All information and advice on this website is offered in good faith and the author does not accept responsibility for consequences of following any suggestions found here.

In particular, care must always be taken when working under a vehicle and a proper means of support must always be employed (e.g. axle stands or ramp). Never rely only on a jack. Don't forget to wear goggles and other safety equipment where appropriate!

General Tips

Dismantling parts which are stuck or corroded

  • Nut splitter – very useful for removing stubborn nuts providing there is access. Much better at removing smaller nuts than larger ones. If removing a nut from a stud which is to be re-used, care must be taken not to damage the thread.

  • Angle grinder – very useful for grinding away the heads of stubborn bolts, etc. Care must be taken not to damage neighbouring parts which need to be re-used. An alternative is to progressively drill the head of an obstinate bolt.

  • Blow torch – another possible aid in releasing tight fitting components. Heat outer part to expand and release from inner part.

Cleaning threads (mainly for unusual/special items)

  • Use a tap or die of the correct thread size if available.

  • A correct size nut, cut through to the centre, can be used with a tightly fitting spanner to clean the thread of a bolt/stud. Use WD40 or similar to lubricate and clean.

Cleaning corroded parts & painting/finishing

  • Wire brush attachment on electric drill or angle grinder (use goggles).

  • For smoother finish items use emery paper or wet & dry paper.

  • Degrease with white spirit and dry before painting.

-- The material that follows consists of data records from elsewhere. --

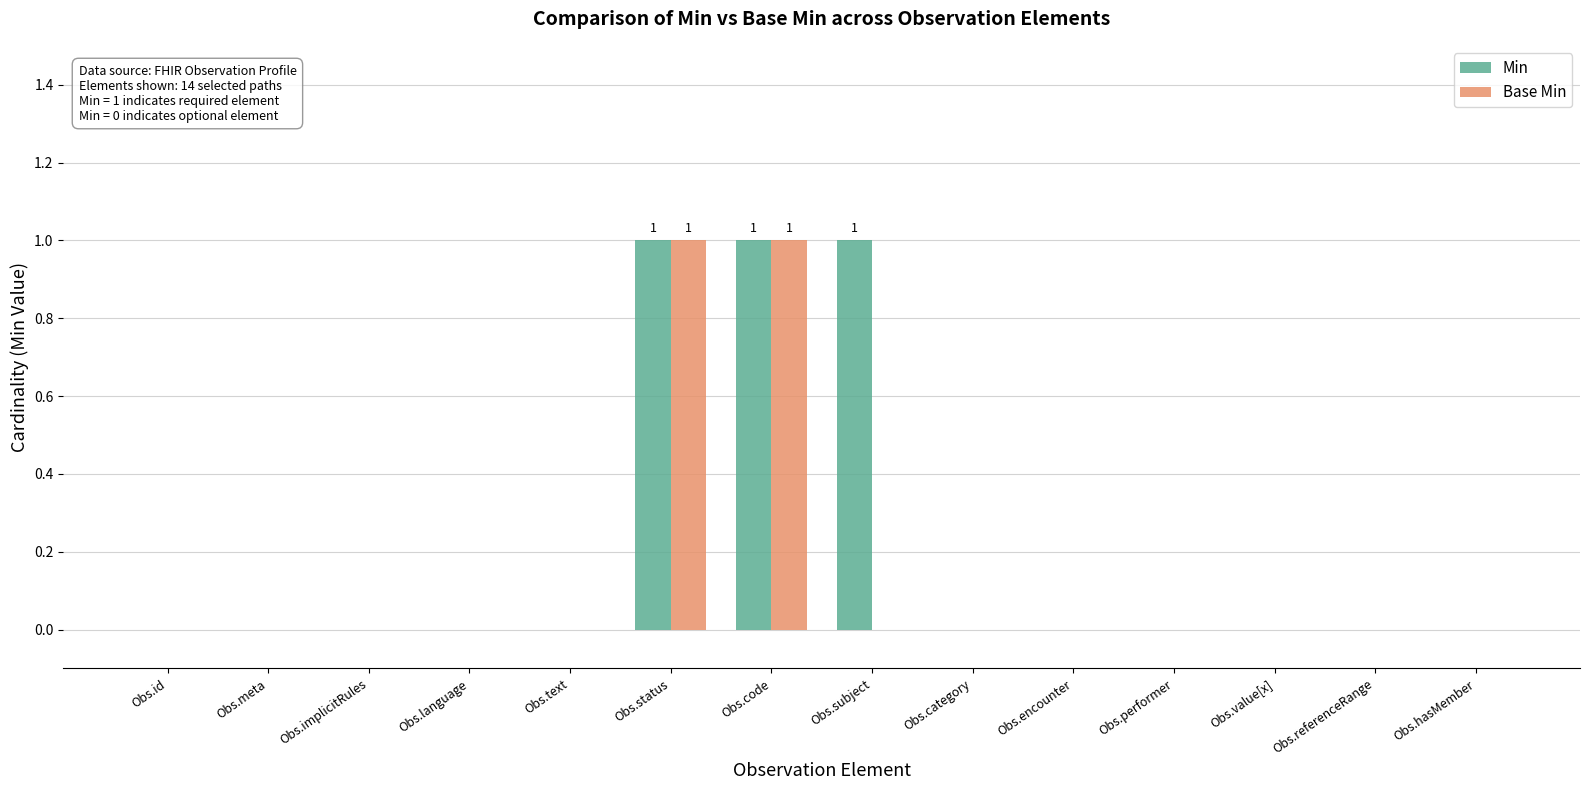

How many groups of bars are there?

14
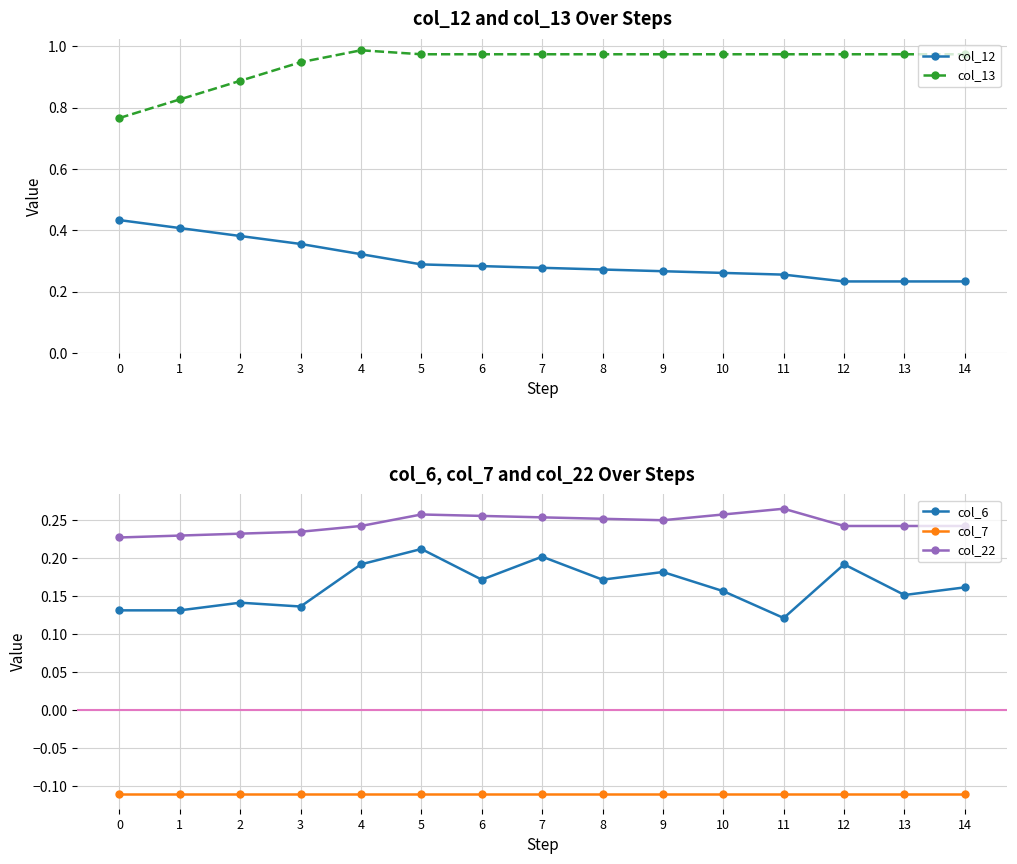

What is the value of the col_22 point at the 1st from the left?

0.2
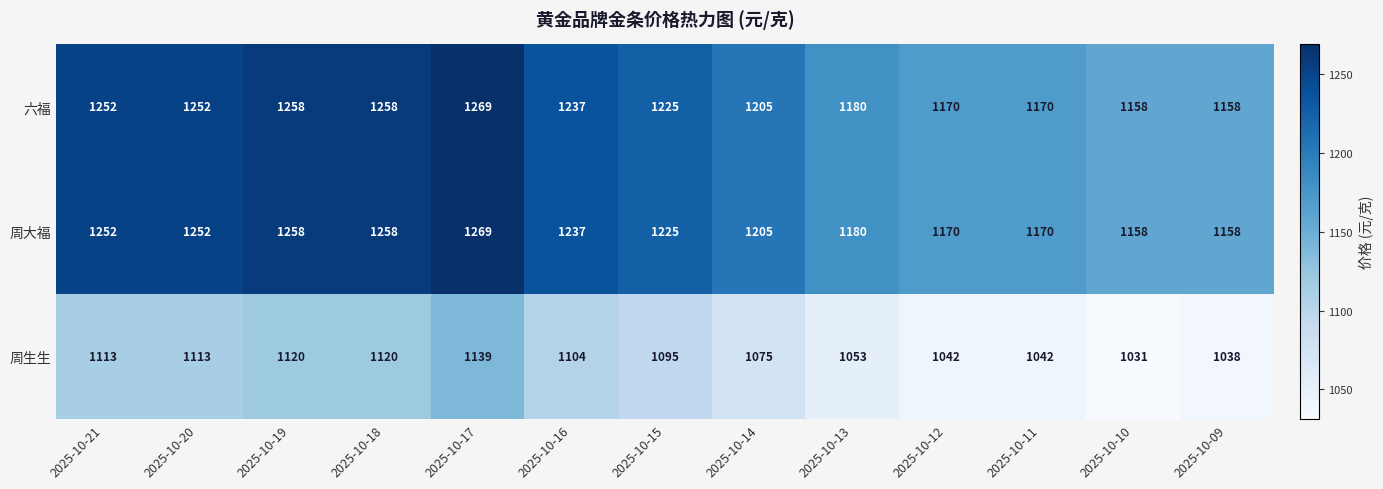

What is the spread (max minus min) of values at 2025-10-14?

130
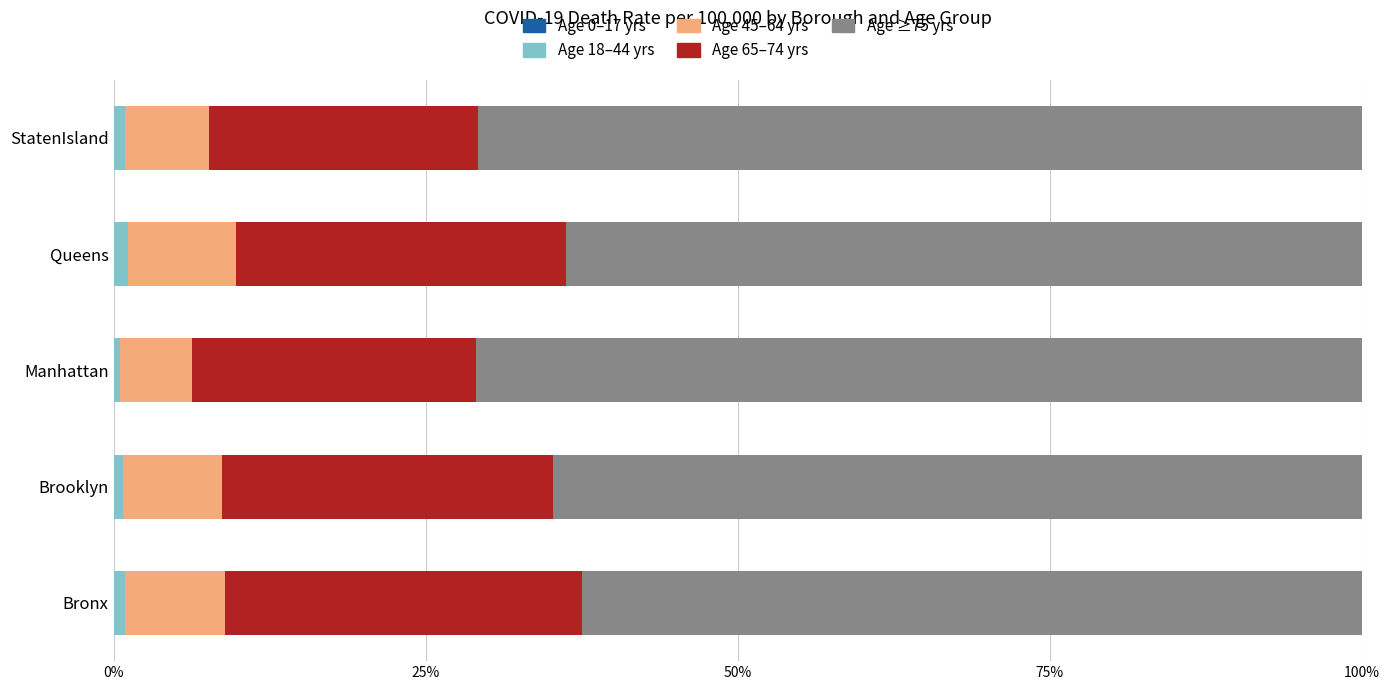

Count the number of categories in the chart.

5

  • Hammerite smooth black (spray or brush) makes a good, hard-wearing finish.

  • Various high temperature paints are available which are suitable for engine components.

Assembling components

  • For parts which are basically static, use a little copper grease on the threads to help prevent corrosion.

  • For joints which slide or revolve, use standard lithium grease.

  • For brake parts where there is metal to metal contact (e.g. back of disc pads, shoes to backplate, etc.), use a little copper grease.

  • Have a supply of new, various size, UNF nuts, bolts and washers as well as metric ones.

  • Make sure there are no sharp edges, cover with rounded fittings.

  • Protect brake or fuel pipes with rubber inserts inside clips and rubber tubing can be used as a sleeve where contact could occur.

Working with GRP (Glass Reinforced Plastic)

  • A permanent OHP (Overhead Projector) pen is useful for marking out positions. Methylated spirit can be used to remove the marks afterwards.

  • GRP may be easily drilled or cut but it is best to work slowly and carefully to avoid unsightly mistakes.

  • When drilling or cutting GRP, wear protective (nitrile/latex) gloves and goggles as GRP dust is very irritating. When sanding, also wear a mask.

General Warnings
  • Car batteries give off hydrogen gas in small quantities which is explosive. Do not use anything within the vicinity which could cause a spark or flame. This includes a loose spanner left on the battery top which could short the battery terminals and spark fiercely. 

  • Radiator caps should only be removed with great care if the engine is hot. Preferably leave to cool first but if necessary use something to protect the hand and turn only to the first lug to release the pressure. Only then may the cap be removed safely. 

  • Exhaust pipes and manifolds are always hot if the engine has been running – remember. 

  • Brake fluid is corrosive; if spilled on paintwork wash off immediately. 

  • Petrol is flammable and corrosive. Always treat with caution. 

  • Anti-freeze is corrosive to paintwork; if spilled wash off quickly. 

  • Used engine oil is potentially harmful (carcinogenic); it is therefore advisable to always use protective gloves when changing oil. It must always be disposed of properly.